======== INPUT DATA

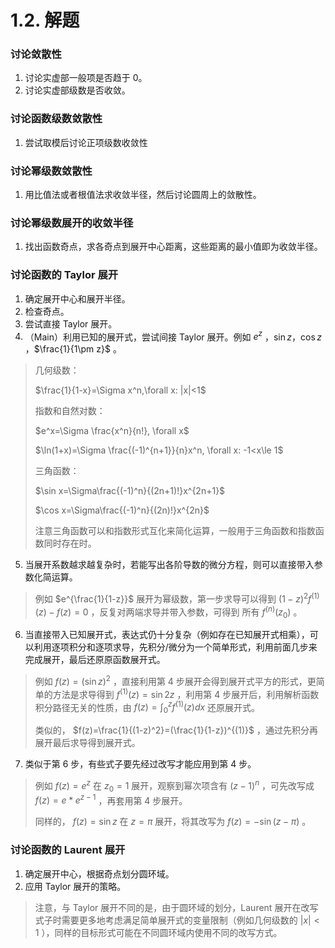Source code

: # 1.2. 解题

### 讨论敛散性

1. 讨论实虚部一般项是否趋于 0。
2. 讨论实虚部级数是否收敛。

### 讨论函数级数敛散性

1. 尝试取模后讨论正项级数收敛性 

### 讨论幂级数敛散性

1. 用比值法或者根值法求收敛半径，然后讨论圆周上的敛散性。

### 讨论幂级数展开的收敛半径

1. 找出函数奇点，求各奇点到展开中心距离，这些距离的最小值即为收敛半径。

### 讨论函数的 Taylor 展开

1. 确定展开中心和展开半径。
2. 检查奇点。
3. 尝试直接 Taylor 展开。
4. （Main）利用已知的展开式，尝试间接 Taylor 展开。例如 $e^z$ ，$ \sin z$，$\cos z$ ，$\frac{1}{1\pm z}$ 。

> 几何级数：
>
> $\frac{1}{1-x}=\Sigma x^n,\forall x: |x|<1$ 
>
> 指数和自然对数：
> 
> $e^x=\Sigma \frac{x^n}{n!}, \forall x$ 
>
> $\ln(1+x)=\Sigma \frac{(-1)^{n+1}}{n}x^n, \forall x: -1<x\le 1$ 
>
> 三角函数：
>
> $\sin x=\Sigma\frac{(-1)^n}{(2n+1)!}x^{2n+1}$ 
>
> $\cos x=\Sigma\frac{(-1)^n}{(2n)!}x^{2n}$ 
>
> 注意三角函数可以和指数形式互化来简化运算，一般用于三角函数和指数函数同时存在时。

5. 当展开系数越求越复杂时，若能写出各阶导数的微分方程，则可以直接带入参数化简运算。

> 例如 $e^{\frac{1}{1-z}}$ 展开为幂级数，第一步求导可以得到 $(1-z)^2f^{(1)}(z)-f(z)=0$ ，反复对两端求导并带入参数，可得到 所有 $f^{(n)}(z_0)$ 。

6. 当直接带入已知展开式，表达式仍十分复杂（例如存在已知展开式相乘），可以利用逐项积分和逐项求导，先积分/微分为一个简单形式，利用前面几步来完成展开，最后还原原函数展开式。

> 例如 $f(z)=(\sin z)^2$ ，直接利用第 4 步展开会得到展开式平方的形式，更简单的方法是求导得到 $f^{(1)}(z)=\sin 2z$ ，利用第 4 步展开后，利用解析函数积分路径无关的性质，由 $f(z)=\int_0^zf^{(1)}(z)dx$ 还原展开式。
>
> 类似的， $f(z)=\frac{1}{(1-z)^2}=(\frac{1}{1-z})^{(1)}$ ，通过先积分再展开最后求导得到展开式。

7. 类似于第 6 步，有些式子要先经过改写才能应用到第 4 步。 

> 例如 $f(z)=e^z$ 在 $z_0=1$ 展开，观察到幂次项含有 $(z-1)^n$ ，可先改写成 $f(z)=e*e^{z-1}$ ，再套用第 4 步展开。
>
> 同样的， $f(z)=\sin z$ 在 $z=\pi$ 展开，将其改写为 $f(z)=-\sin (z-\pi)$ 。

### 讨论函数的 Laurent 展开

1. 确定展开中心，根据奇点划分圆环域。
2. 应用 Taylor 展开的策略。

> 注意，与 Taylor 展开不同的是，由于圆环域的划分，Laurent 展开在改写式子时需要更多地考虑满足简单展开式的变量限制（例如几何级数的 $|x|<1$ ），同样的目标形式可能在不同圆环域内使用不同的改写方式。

================
======== INPUT DATA

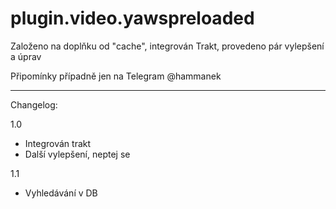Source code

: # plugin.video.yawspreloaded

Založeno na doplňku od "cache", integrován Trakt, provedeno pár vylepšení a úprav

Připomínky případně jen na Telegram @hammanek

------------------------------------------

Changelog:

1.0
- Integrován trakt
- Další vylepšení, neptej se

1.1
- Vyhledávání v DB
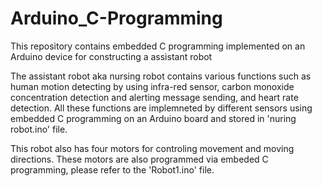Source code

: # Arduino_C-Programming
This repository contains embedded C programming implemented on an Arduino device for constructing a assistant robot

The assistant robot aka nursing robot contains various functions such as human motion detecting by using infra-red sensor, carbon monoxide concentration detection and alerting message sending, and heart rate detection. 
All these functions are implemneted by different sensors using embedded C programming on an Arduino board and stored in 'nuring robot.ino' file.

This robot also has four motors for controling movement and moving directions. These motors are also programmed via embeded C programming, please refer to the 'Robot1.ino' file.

================
======== INPUT DATA

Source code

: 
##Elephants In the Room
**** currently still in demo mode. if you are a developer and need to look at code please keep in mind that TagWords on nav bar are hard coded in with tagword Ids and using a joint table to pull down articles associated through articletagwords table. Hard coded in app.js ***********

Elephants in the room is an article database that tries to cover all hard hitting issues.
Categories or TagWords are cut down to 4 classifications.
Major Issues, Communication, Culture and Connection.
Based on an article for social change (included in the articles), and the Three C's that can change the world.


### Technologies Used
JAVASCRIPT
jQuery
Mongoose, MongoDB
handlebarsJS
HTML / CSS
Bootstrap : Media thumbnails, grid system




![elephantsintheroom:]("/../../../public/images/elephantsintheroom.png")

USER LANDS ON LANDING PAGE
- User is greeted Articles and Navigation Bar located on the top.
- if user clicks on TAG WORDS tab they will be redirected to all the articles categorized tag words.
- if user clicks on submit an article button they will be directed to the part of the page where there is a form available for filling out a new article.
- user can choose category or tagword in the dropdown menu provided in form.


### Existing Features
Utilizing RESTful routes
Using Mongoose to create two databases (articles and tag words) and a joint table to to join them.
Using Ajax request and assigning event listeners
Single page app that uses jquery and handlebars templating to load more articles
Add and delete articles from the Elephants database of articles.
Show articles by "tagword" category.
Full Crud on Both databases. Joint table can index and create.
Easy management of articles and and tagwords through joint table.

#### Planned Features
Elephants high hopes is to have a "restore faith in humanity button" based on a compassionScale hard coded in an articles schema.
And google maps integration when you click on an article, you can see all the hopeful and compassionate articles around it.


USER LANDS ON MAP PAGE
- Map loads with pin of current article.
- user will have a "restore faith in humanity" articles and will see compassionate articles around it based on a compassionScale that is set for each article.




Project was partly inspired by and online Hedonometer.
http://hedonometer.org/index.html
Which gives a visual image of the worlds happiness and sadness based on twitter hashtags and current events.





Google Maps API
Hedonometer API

================

**WHAT TO PRODUCE:** Note each line above that contains "functions" and copy it out.

**TASK SOLUTION:**
The assistant robot aka nursing robot contains various functions such as human motion detecting by using infra-red sensor, carbon monoxide concentration detection and alerting message sending, and heart rate detection. 
All these functions are implemneted by different sensors using embedded C programming on an Arduino board and stored in 'nuring robot.ino' file.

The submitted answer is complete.